BANGOR, Maine — A 28-year-old Verona Island man pleaded guilty Tuesday to a federal unlawful possession of a firearm charge during an appearance in U.S. District Court.
Court records indicate that investigators found a Hi-Point .380-caliber semiautomatic handgun while conducting a search warrant at the home of Oscar Nunez, U.S. Attorney Thomas Delahanty II said in a news release.
A former resident of Bronx, New York, Nunez was prohibited from possessing a firearm because of a felony drug conviction out of New York, Delahanty said. A Maine State Police Crime Lab forensic analyst found Nunez’s DNA on the handgun, he said.
In September of last year, while serving a three-year sentence for selling crack cocaine in Hancock County, Nunez pleaded guilty to arson and criminal threatening in Penobscot County after he set a fire near an Orrington home.
Nunez admitted that in July 2012, he poured gasoline around an Orrington home and set it on fire after shots were fired at the house, endangering, but not injuring, its occupants. The house sustained minor damage from the fire, according to a previously published report.
A sentencing date was not set at that time because Nunez had not yet waived indictment and had not entered a plea with regard to his federal gun charge, his attorney Hunter Tzovarras said.

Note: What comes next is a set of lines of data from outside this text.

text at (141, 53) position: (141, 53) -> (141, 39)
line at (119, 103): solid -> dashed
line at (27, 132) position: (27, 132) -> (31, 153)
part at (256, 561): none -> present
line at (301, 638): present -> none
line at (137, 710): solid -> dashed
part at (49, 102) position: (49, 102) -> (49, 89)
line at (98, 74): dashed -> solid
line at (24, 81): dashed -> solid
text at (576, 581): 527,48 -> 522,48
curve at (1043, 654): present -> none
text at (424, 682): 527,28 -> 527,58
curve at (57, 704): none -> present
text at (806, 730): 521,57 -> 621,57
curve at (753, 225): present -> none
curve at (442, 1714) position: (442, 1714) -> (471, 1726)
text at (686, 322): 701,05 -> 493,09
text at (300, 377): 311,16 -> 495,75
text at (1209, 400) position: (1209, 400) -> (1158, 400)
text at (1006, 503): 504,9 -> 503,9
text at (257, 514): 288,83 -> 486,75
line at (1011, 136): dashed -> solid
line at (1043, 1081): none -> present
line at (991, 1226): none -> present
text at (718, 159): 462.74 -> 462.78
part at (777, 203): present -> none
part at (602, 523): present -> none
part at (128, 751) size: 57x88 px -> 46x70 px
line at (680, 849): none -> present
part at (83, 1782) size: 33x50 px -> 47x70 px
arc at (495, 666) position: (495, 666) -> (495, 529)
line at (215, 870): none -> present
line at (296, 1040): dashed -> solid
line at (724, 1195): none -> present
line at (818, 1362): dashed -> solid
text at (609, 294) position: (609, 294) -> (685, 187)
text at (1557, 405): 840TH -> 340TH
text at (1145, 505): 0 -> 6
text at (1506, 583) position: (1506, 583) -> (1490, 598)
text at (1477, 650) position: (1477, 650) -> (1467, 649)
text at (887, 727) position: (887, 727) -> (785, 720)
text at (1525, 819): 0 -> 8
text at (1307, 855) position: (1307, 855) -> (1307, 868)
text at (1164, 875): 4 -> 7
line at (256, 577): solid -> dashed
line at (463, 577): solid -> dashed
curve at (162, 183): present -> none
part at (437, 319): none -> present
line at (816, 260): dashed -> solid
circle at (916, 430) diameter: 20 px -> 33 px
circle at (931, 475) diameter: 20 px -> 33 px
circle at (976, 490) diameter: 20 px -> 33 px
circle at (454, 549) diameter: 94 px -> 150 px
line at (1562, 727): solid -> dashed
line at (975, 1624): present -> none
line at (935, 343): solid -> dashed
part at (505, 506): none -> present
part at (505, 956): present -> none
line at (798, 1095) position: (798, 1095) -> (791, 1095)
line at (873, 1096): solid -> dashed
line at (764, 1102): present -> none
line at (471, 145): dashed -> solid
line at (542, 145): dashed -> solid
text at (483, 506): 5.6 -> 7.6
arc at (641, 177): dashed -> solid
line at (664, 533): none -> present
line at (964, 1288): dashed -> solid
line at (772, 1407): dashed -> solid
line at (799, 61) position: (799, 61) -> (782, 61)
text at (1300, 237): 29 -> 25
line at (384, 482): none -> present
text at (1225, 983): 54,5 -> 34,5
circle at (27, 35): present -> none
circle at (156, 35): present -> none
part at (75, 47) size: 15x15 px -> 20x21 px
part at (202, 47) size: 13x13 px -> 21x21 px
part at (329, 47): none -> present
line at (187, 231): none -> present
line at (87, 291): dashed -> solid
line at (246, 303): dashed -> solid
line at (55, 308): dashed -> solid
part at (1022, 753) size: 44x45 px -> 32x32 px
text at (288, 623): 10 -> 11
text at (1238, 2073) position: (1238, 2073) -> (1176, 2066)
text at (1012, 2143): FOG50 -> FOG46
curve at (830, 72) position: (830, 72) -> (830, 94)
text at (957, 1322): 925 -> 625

In a plea agreement with Penobscot County District Attorney R. Christopher Almy, an attempted murder charge will be dismissed at sentencing. The deal calls for Almy to recommend a sentence of 24 years with all but 14 suspended. Tzovarras is expected to argue for less time to serve.
The charges in both counties stemmed from an investigation by the Maine Drug Enforcement Agency, according to a previously published report. Police found 66.1 grams of crack cocaine in Nunez’s Verona Island apartment.
The incident on July 22, 2012, at the home on Johnson Mill Road in Orrington, stemmed from what Nunez believed was his former driver’s interference in the drug operation. The driver was not involved in the drug operation, Almy said last fall. It was not determined who fired the gunshots. Nunez faced up to 30 years in prison and a fine of up to $50,000.
Nunez now faces up to 10 years in prison and a fine of up to $250,000. He will be sentenced after a presentence investigation report is completed by the U.S. Probation Office.
The investigation that led to the firearms charge and subsequent guilty plea was conducted by the Bureau of Alcohol, Tobacco, Firearms and Explosives, state fire marshal’s office, Maine Drug Enforcement Agency, Maine State Police, and Hancock and Penobscot county sheriff’s offices.